A worker can change from unemployed to employed by stealing work. The employer of the thief is the employer of the victim. This rule also covers tasks obtained via advertisements in a thread's mailbox.

For two distinct employers X and Y,a thief employed by X cannot steal a task from avictim employed by Y.

And why not just add additional check into inner-most master-thread loop? Now it looks like:

void master_thread_loop()
{
for (;;)

{
while (task* t = pop_from_my_stack())
{
process(t);
}

if (parent_task->reference_counter == 0)

break;

steal_and_block_and_etc();

}
}

Loop must be modified this way:

void master_thread_loop()
{
for (;;)

{
while (task* t = pop_from_my_stack())
{
process(t);

if (parent_task->reference_counter == 0)

break;

}

if (parent_task->reference_counter == 0)

break;

steal_and_block_and_etc();

}

if (my_stack_is_not_empty)

transfer_my_stack_to_somewhere();
}

I believe this will also fix the problem. But... hmmm... this looks simpler, and additional overheads in inner-most loop are negligible. And there will be no induced stalls, and no oversubscription, and no additional memory consumption in scalable alloc.

Master thread is just free to exit the game as soon as it wants.

What do you think?

IIRC I've seen something similar in Doug Lea's Java Fork/Join Framework (which is also Cilk clone).

Dmitry_Vyukov · ‎12-04-2008

Well, worker threads can (must?) also check parent tasks' counter more frequently, but only in recursive scheduler loops.

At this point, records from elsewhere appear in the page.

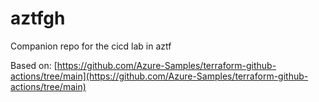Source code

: # aztfgh
Companion repo for the cicd lab in aztf

Based on: [https://github.com/Azure-Samples/terraform-github-actions/tree/main](https://github.com/Azure-Samples/terraform-github-actions/tree/main)
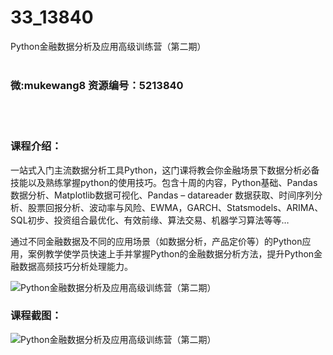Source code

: # 33_13840
Python金融数据分析及应用高级训练营（第二期）
<br/></br>
<h3>微:mukewang8 资源编号：5213840</h3>
<br/></br>
<h3>课程介绍：</h3>
<p>一站式入门主流数据分析工具Python，这门课将教会你金融场景下数据分析必备技能以及熟练掌握<a title="查看与 python 相关的文章" target="_blank">python</a>的使用技巧。包含十周的内容，Python基础、Pandas数据分析、Matplotlib数据可视化、Pandas – datareader 数据获取、时间序列分析、股票回报分析、波动率与风险、EWMA，GARCH、Statsmodels、ARIMA、SQL初步、投资组合最优化、有效前缘、算法交易、机器学习算法等等…</p>
<p>通过不同金融数据及不同的应用场景（如数据分析，产品定价等）的Python应用，案例教学使学员快速上手并掌握Python的金融数据分析方法，提升Python金融数据高频技巧分析处理能力。</p>
<p><img src="https://www.ko996.com/wp-content/uploads/img/2020/06/1-63.png" alt="Python金融数据分析及应用高级训练营（第二期）"></p>
<div class="info-desc">
<h3>课程截图：</h3>
<p><img src="https://www.ko996.com/wp-content/uploads/img/2020/06/2-70.png" alt="Python金融数据分析及应用高级训练营（第二期）"></p>


			
</div>
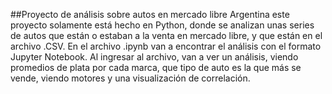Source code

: ##Proyecto de análisis sobre autos en mercado libre Argentina
este proyecto solamente está hecho en Python, donde se analizan unas series de autos que están o estaban a la venta en mercado libre, y que están en el archivo .CSV. En el archivo .ipynb van a encontrar el análisis con el formato Jupyter Notebook. Al ingresar al archivo, van a ver un análisis, viendo promedios de plata por cada marca, que tipo de auto es la que más se vende, viendo motores y una visualización de correlación.
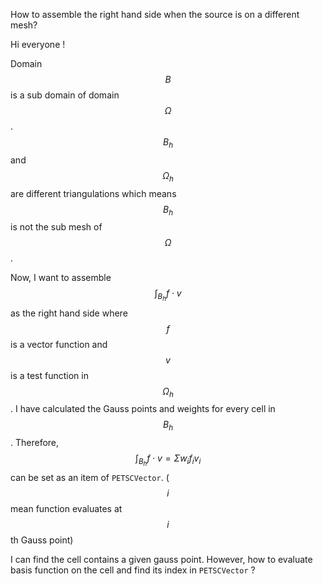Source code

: How to assemble the right hand side when the source is on a different mesh?

Hi everyone !

Domain $$B$$ is a sub domain of domain $$\Omega$$. $$B_h$$ and $$\Omega_h$$ are different triangulations which means $$B_h$$ is not the sub mesh of $$\Omega$$.  

Now, I want to assemble $$\int_{B_h}f\cdot v $$ as the right hand side where $$f$$ is a vector function and $$v$$ is a test function in $$\Omega_h$$. I have calculated the Gauss points and weights for every cell in $$B_h$$. Therefore, $$\int_{B_h}f\cdot v=\Sigma w_i f_i v_i$$ can be set as an item of `PETSCVector`. ( $$i$$ mean function evaluates at $$i$$th Gauss point)

I can find the cell contains a given gauss point. However, how to evaluate basis function on the cell and find its index in `PETSCVector` ?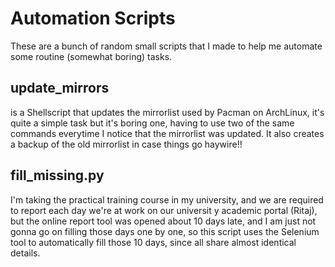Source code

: # Automation Scripts
These are a bunch of random small scripts that I made to help me automate some routine (somewhat boring) tasks.

## update_mirrors
is a Shellscript that updates the mirrorlist used by Pacman on ArchLinux, it's quite a simple task but it's boring one, having to use two of the same commands everytime I notice that the mirrorlist was updated. It also creates a backup of the old mirrorlist in case things go haywire!!

## fill_missing.py
I'm taking the practical training course in my university, and we are required to report each day we're at work on our universit y academic portal (Ritaj), but the online report tool was opened about 10 days late, and I am just not gonna go on filling those days one by one, so this script uses the Selenium tool to automatically fill those 10 days, since all share almost identical details.
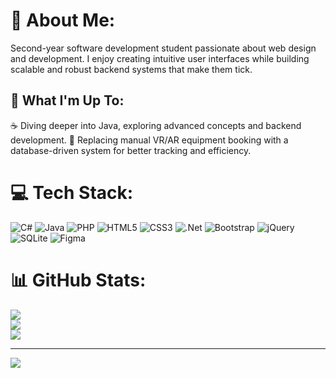 # 💫 About Me:
Second-year software development student passionate about web design and development. I enjoy creating intuitive user interfaces while building scalable and robust backend systems that make them tick.


## 🚀 What I'm Up To:
☕️ Diving deeper into Java, exploring advanced concepts and backend development.
📅 Replacing manual VR/AR equipment booking with a database-driven system for better tracking and efficiency.

# 💻 Tech Stack:
![C#](https://img.shields.io/badge/c%23-%23239120.svg?style=for-the-badge&logo=csharp&logoColor=white) ![Java](https://img.shields.io/badge/java-%23ED8B00.svg?style=for-the-badge&logo=openjdk&logoColor=white) ![PHP](https://img.shields.io/badge/php-%23777BB4.svg?style=for-the-badge&logo=php&logoColor=white) ![HTML5](https://img.shields.io/badge/html5-%23E34F26.svg?style=for-the-badge&logo=html5&logoColor=white) ![CSS3](https://img.shields.io/badge/css3-%231572B6.svg?style=for-the-badge&logo=css3&logoColor=white) ![.Net](https://img.shields.io/badge/.NET-5C2D91?style=for-the-badge&logo=.net&logoColor=white) ![Bootstrap](https://img.shields.io/badge/bootstrap-%238511FA.svg?style=for-the-badge&logo=bootstrap&logoColor=white) ![jQuery](https://img.shields.io/badge/jquery-%230769AD.svg?style=for-the-badge&logo=jquery&logoColor=white) ![SQLite](https://img.shields.io/badge/sqlite-%2307405e.svg?style=for-the-badge&logo=sqlite&logoColor=white) ![Figma](https://img.shields.io/badge/figma-%23F24E1E.svg?style=for-the-badge&logo=figma&logoColor=white)
# 📊 GitHub Stats:
![](https://github-readme-stats.vercel.app/api?username=Georqc&theme=dark&hide_border=true&include_all_commits=true&count_private=false)<br/>
![](https://github-readme-streak-stats.herokuapp.com/?user=Georqc&theme=dark&hide_border=true)<br/>
![](https://github-readme-stats.vercel.app/api/top-langs/?username=Georqc&theme=dark&hide_border=true&include_all_commits=true&count_private=false&layout=compact)

---
[![](https://visitcount.itsvg.in/api?id=Georqc&icon=0&color=1)](https://visitcount.itsvg.in)

<!-- Proudly created with GPRM ( https://gprm.itsvg.in ) -->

And master threads must transfer their uncompleted tasks only in non-recursive scheduler loops. So here is patched version:

void scheduler_loop()
{
for (;;)

{
while (task* t = pop_from_my_stack())
{
process(t);

if ((recursive || master) && parent_task->reference_counter == 0)

break;

}

if (parent_task->reference_counter == 0)

break;

steal_and_block_and_etc();

}

if (recursive && my_stack_is_not_empty)

transfer_my_stack_to_somewhere();
}

I've not worker out all the details, but I beleive the idea is working.

RafSchietekat · ‎12-05-2008

"What do you think?" I think that I don't understand what you're trying to do, but maybe I'm the only one? (I am a bit distracted by very strange problems on the way to floating-point atomics, where I only recently managed to solve a crash in optimised builds by using unions instead of reinterpret_cast(), even before any floating-point type was in sight, so that g++ version I'm using is looking mighty suspicious to me now.)